Hier der Link zu Conserve the sound.



Mittwoch, 10. Juli 2013

Was kann Ausstellungskritik - Eine Ausstellung in der Cité de l'Architecture in Paris

So rar wie brauchbare Ausstellungskritiken ist kaum etwas. In der heutigen Neuen Zürcher Zeitung kann man eine Ahnung davon bekommen, was eine Kritik leisten könnte. Marc Zitzmann hatte nicht sehr viel Platz, um eine Schau zu besprechen, die dem Architekten Rudy Ricciotti gewidmet ist, der weit über Frankteich hinaus durch das eben eröffnete Musée des civilisations de l'Europe et de la Méditerranée in Marseille bekannt wurde. Die Ausstellung widmet ihm eine Institution, die zwar eine mehrschichtige ehrwürdige Tradition hat, in ihrer jetzigen komplexen institutionellen Struktur aber selbst noch recht jung ist: Die Cité de l'architecture & du patrimoine in Paris. Deren politische Instrumentalisierung ist der Ausgangspunkt für die Kritik an der dem Autor misslungen erscheinden Ausstellung. Zwar kann er die verschiedenen Aspekte, aus denen sich die Kritik zusammensetzt, nur knapp anreißen, aber die Engführung von politischen, institutionellen, expositorischen, konzeptuellen und personellen läßt in Umrissen ahnen, worauf es ankommt. Nur in der Wahrnehmung gesellschaftlicher und politischer Ansprüche, der Schaffung einer institutionell angemessenen Struktur und einer konzeptuell und gestalterisch klaren Umsetzung von Zielen und programmatischen Überlegungen kann man Ausstellungskritik beschreiben. Da beschämt Zitzmann die Cité und den Ausstellungskurator, indem er das fehlende Konzept gleichsam in Stichworten nachliefert und die Qualitäten des Architekten gleich an dessen aktuellem Hauptwerk, dem Museum in Marseille, wiederum nur sehr knapp, erläutert.
Hier der Link http://www.nzz.ch/aktuell/feuilleton/kunst_architektur/rudy-ricciotti-ein-igel-mit-beton-stacheln-1.18113693


Dienstag, 9. Juli 2013

Texte im Museum 419

Tiroler Bauernhofmuseum Kramsach

Museum Tiroler Bauernhöfe, Kramsach





1974 wurde auf private Initiative das bis heute von einem Verein betriebene Museum Tiroler Bauernhöfe gegründet. In der Nähe des Ortes Kramsach, in einer landschaftlich sehr ansprechenden Umgebung, liegen, gewissermassen regional geordnet, auf einem Areal von 8 ha, diverse ländliche Bauten, vor allem Bauernhöfe aber auch eine Mühle, eine Schule, eine Brücke, ein Wasserverteiler u.a.m. Die teilweise ausgestatteten Gebäude kann man zwar betreten, meist aber nur bis in einen Vorraum. Abgesehen von Wegweisern gibt es nur kurze Beschreibungen an den Objekten selbst.

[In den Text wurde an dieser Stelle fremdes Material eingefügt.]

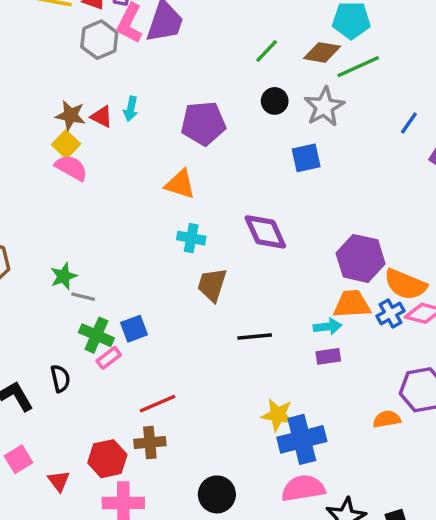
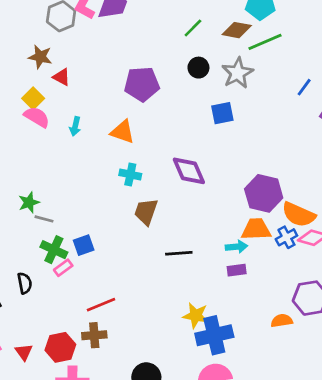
cyan arrow: (131, 109) -> (75, 126), moved
brown star: (70, 115) -> (40, 57), moved
red triangle: (59, 481) -> (24, 352), moved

Ursprünglich in Slandinavien und als supranationale Kulturmuseen erfunden, wurden Freilichtmuseen zu typisch nationalen und regionalen Dokumentatiosnmöglichkeiten der bäuerlichen Lebenswelt, deren - problematische - Authentizität aber auch Faszination In der Transferierung ganzer Objekte liegt. Im Freilichtmuseum Stübing nördlich von Graz hat Österreich sogar so etwas wie sein einziges Nationalmuseum, einen von einer Stiftung der Bundesländer und des Bundes getragenen Ort, an dem alle Bundesländer und Südtirol in vermeintlich typischer Baukultur vertreten.